■ **TASKS TO COMPLETE**:
- 1) Copy from the PDP article below, starting with "Ibraheem Musa" and going on through "of military dictatorship.".
- 2) Translate this sentence from the PDP article below into Spanish: "The men, all of them northerners, met at Abubakar Rimi's Kaduna residence, a brown bungalow located at Abakpa GRA."
- 3) According to the PDP article below, what did the Group of 18 advise Abacha to do in their letter?

■ **STUDY TEXT**:
Daily Trust (Abuja)

Nigeria: PDP At 10 - What is There to Celebrate

Ibraheem Musa

15 November 2008


From a band of 34 odd politicians, the Peoples Democratic Party (PDP) emerged as a broad based party that will foster democracy but a meddling president, aided by a pliant and colluding national party executive, imposed lack of internal democracy on the party whose building blocks was the opposition of military dictatorship.

Abacha, at that time, was dreaded at home and abroad as he had squelched the opposition, caged the political class and defied the international community. However, 18 brave men, in spite of his awesome powers, stood up to him and that singular act, coupled with divine intervention, changed the nation's political direction. The men, all of them northerners, met at Abubakar Rimi's Kaduna residence, a brown bungalow located at Abakpa GRA. The meeting, according to insiders, deliberated on how to rescue the nation, especially from plunging into the abyss. Afterwards, in lieu of a communiqué, the Group of 18 wrote Abacha, advising him not to run for the presidency. The letter was hand delivered to Aso Rock and Chief Solomon Lar, the godfather of middle belt politics, belled the cat. Significantly, Dr Farouk Abdulazeez developed cold feet and chickened out but the heroic act unleashed a chain reaction.

■ **DATASET**:

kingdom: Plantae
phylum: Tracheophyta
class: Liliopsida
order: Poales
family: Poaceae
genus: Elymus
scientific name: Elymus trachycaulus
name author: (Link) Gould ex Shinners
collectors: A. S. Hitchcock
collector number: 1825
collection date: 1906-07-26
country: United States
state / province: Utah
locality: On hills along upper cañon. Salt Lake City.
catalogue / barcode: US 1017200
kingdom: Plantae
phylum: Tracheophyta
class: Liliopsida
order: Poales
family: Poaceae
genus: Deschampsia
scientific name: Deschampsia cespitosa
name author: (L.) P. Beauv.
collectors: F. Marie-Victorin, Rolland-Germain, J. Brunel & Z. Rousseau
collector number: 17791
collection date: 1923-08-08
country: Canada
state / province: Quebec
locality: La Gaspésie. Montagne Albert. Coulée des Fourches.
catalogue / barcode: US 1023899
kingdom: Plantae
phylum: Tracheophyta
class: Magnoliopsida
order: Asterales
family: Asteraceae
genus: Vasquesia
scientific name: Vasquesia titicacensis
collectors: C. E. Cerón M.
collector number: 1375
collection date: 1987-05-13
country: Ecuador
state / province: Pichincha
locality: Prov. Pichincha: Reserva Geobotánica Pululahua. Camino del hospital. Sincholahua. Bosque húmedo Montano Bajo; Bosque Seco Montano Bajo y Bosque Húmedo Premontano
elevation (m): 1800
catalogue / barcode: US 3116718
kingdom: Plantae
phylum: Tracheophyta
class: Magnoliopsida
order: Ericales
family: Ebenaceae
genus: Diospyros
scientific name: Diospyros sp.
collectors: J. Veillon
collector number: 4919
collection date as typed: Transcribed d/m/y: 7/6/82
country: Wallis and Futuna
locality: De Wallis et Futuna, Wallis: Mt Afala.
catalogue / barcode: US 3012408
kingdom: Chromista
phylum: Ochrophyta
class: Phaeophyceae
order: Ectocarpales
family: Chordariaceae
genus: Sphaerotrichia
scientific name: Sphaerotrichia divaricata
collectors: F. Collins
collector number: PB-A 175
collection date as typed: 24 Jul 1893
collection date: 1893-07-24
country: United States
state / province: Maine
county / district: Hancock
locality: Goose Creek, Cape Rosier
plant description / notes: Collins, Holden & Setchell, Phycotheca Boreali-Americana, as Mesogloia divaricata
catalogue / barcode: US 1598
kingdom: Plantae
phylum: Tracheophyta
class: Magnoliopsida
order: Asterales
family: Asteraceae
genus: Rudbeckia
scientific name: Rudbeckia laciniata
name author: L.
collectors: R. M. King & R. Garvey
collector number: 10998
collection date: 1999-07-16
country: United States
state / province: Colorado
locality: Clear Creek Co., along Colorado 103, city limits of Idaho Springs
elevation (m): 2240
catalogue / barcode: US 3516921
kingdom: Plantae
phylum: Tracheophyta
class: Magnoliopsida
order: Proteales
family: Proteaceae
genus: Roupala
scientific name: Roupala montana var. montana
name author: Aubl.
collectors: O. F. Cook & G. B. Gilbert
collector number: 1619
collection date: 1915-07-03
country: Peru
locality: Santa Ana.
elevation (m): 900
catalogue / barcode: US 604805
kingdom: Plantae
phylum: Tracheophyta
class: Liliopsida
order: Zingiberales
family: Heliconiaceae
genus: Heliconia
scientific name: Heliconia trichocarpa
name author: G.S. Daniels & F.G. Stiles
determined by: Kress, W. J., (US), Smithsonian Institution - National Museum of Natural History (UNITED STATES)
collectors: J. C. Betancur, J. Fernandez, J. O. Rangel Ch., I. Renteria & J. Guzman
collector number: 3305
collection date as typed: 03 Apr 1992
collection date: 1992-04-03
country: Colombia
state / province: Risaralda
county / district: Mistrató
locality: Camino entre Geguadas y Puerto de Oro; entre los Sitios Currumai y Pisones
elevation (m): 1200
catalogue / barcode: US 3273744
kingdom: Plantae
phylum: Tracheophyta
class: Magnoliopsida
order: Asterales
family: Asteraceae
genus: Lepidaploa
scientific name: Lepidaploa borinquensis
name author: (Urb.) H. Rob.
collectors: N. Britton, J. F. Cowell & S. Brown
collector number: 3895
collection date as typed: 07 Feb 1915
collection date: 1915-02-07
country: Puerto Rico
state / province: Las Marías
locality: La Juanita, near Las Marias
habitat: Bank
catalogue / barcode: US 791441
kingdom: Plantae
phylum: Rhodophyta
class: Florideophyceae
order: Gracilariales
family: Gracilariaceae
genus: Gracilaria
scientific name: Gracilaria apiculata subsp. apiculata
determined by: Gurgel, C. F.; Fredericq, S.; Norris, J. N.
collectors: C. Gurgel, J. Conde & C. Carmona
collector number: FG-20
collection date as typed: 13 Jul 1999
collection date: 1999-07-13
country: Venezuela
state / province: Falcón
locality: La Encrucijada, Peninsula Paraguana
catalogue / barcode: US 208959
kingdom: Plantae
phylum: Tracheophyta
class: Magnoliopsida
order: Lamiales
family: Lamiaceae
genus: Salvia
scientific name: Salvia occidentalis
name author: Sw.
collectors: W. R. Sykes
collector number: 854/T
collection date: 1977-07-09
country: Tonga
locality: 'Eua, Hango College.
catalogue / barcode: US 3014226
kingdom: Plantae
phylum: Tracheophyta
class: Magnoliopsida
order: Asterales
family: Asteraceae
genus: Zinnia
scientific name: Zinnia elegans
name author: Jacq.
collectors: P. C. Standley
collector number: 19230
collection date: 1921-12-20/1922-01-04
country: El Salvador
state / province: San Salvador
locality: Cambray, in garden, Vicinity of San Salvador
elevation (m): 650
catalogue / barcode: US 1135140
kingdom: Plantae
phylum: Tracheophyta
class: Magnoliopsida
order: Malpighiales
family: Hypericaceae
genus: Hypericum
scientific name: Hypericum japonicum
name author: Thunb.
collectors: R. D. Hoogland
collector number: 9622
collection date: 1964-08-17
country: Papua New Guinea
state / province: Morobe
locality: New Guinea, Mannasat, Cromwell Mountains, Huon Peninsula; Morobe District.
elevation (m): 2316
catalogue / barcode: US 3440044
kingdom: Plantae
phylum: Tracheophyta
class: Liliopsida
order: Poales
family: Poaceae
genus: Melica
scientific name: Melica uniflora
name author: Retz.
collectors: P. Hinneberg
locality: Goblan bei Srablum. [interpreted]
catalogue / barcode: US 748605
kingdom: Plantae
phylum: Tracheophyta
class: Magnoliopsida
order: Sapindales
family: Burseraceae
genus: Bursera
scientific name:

■ **SOLUTIONS TO THE PROBLEMS**:
- 1)
Ibraheem Musa

15 November 2008


From a band of 34 odd politicians, the Peoples Democratic Party (PDP) emerged as a broad based party that will foster democracy but a meddling president, aided by a pliant and colluding national party executive, imposed lack of internal democracy on the party whose building blocks was the opposition of military dictatorship.

- 2) Los hombres, todos ellos norteños, se reunieron en la residencia de Abubakar Rimi en Kaduna, un bungaló marrón ubicado en Abakpa GRA.

- 3) Not to run for the presidency.